Laptop is a portable PC, with limited battery, but needs to deliver that kind of performance. We live in a world of trade-offs. You can’t maximize every single variables, but you can still optimize the result. That’s why we know about linear programming in math. Extra power means more battery drain, which leads to shorter battery life. To achieve portability, laptop needs to be thin and very limited motherboard real-estate, it is still impossible to fit in a water cooling inside a laptop chassis.

In the end, I can only give a simple answer examples of the pick 2 solution.

The answers

The answers

 

Macbook Air

(Performance -, Battery Life +, Portability +)

Thin, sleek, and lightweight, this is most people preferred laptop. Yes, the most expensive one can give you the performance needed to run Adobe Photoshop or iMovie but it doesn’t have enough horsepower to run demanding games. I know that Witcher 2 was ported for Mac, but not for this one, because it has no dGPU.

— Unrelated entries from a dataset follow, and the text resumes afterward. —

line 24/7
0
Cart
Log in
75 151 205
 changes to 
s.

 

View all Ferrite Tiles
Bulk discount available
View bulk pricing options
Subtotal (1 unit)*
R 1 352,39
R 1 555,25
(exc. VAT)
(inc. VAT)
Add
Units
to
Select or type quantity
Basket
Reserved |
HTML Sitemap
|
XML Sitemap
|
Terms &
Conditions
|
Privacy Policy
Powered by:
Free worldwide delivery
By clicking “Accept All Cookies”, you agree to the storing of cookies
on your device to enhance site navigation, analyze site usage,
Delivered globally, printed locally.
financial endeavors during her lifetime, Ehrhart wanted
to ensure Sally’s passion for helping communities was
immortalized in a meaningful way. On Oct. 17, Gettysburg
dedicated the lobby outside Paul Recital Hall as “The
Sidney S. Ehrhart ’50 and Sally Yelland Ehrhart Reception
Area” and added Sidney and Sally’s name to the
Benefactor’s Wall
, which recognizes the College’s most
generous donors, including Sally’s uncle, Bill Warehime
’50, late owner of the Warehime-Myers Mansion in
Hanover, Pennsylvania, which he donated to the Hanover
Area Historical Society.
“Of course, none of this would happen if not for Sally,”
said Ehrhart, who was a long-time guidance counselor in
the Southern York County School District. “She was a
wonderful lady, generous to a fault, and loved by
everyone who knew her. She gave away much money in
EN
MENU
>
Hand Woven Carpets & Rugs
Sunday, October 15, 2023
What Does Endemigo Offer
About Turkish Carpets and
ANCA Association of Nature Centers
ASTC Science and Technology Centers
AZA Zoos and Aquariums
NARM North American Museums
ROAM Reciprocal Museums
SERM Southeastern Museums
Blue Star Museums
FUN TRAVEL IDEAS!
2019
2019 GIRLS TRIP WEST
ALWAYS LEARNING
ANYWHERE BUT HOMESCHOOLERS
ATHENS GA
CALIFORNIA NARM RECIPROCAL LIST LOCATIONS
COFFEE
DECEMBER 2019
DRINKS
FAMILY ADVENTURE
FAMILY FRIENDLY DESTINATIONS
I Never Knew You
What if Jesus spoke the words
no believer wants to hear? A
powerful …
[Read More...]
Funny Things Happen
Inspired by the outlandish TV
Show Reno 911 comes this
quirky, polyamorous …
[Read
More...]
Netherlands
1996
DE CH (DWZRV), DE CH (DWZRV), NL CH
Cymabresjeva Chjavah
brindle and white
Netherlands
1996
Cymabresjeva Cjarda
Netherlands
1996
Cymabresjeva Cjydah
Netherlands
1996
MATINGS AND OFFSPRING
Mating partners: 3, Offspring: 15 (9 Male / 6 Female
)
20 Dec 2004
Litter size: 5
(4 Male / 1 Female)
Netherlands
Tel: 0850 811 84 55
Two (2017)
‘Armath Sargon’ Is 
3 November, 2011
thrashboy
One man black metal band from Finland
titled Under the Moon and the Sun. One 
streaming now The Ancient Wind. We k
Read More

Don’t even think this can run Battlefield 4 (if one is ever made for Mac). I bet now you’re imagining it running Battlefield 4. Don’t. Even. Think. Period.

Razer Blade 2014

(Performance +, Battery Life -, Portability +)

This one is a 14′ thin laptop which can run most games at almost 4K resolution (3200 x 1800, almost 3840 x 2160). It’s quite powerful for a laptop (please don’t compare it to most gaming PC) but the main drawback is the battery only lasted 3 hours, all thanks to its high resolution display.

Thin and sleek, who knows that it holds such performance.

Thin and sleek, who knows that it holds such performance.

 

Large Pixel Collider

(Performance +, Battery Life +, Portability -)

Okay, this is not laptop at all. For the sake of ultimate performance and endless battery life (not really, just endless stream of electricity), this powerful PC needs a lot of space and A LOT of money. Cost as much as $10k, this uncomfortable power hungry PC consists of Intel Quad-core i7-4960X (X=Extreme), 4x NVIDIA GTX Titan in quad-SLI, 64 GB of RAM, water cooling, and an uncomfortable 1200W PSU. What can it do? Run Battlefield 4 in 7680 x 1440 ultra-high settings (3 monitors setup).

LPC

See how big it is?

 

To see some demo in action: Battlefield 4, Titanfall

Conclusion

At the moment, it is still impossible to maximize the three axis of Performance-Portability-Battery Life. It’s just the time has yet to come. Although, I always though this: by the time laptop can fit in water cooling and 12-core CPU, the PC would have been leapt too far.